Dr. Carter noted, without mentioning the PATH Act, that investors would not have the same confidence in a new set of mortgage securitizers, as the PATH Act imagines: “Such confidence, however, would be difficult for any new guarantors to develop.”
It is noteworthy that one of the reasons the financial crisis occurred was because this confidence was misplaced; both the GSEs loosened their underwriting standards until trillions in toxic loans filled the mortgage bonds. While Dr. Carter argues that secondary mortgage buyers have confidence in the GSEs, they may not have in new securitizers, it is also just as likely that, given their history, secondary buyers do not have this confidence.
He also argued that when competing against each other, the GSEs innovate: “There has been a healthy competition between the GSEs for investor dollars.

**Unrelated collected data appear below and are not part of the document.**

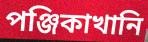
পঞ্জিকাখানি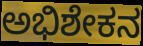
ಅಭಿಶೇಕನ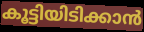
കൂട്ടിയിടിക്കാൻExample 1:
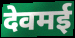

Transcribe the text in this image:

देवमई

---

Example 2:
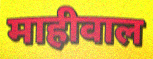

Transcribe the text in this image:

माहीवाल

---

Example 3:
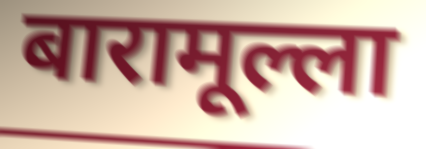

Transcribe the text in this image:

बारामूल्ला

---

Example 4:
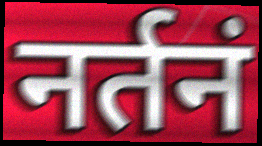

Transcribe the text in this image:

नर्तनं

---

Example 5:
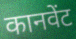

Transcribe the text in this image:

कानवेंटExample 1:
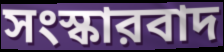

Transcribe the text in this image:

সংস্কারবাদ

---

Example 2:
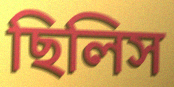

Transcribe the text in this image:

ছিলিস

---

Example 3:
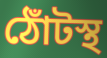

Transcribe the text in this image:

ঠোঁটস্থ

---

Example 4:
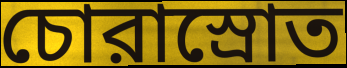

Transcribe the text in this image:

চোরাস্রোত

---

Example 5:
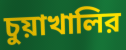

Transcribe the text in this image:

চুয়াখালির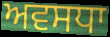
ਅਵਸਧਾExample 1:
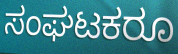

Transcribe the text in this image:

ಸಂಘಟಕರೂ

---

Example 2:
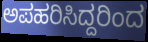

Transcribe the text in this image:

This dynamic has allowed for innovation.”
With Fannie and Freddie dominating the market, that leaves only two companies to compete: a dynamic Dr. Carter took note of: “In my mind, there is no magic number of guarantors for the new system, but I think it is safe to say it is more than two.”
Chairman Hensarling recently announced he would be retiring when his term ends in 2018.
The Housing and Insurance sub-committee is chaired by Sean Duffy, a Republican from the State of Wisconsin.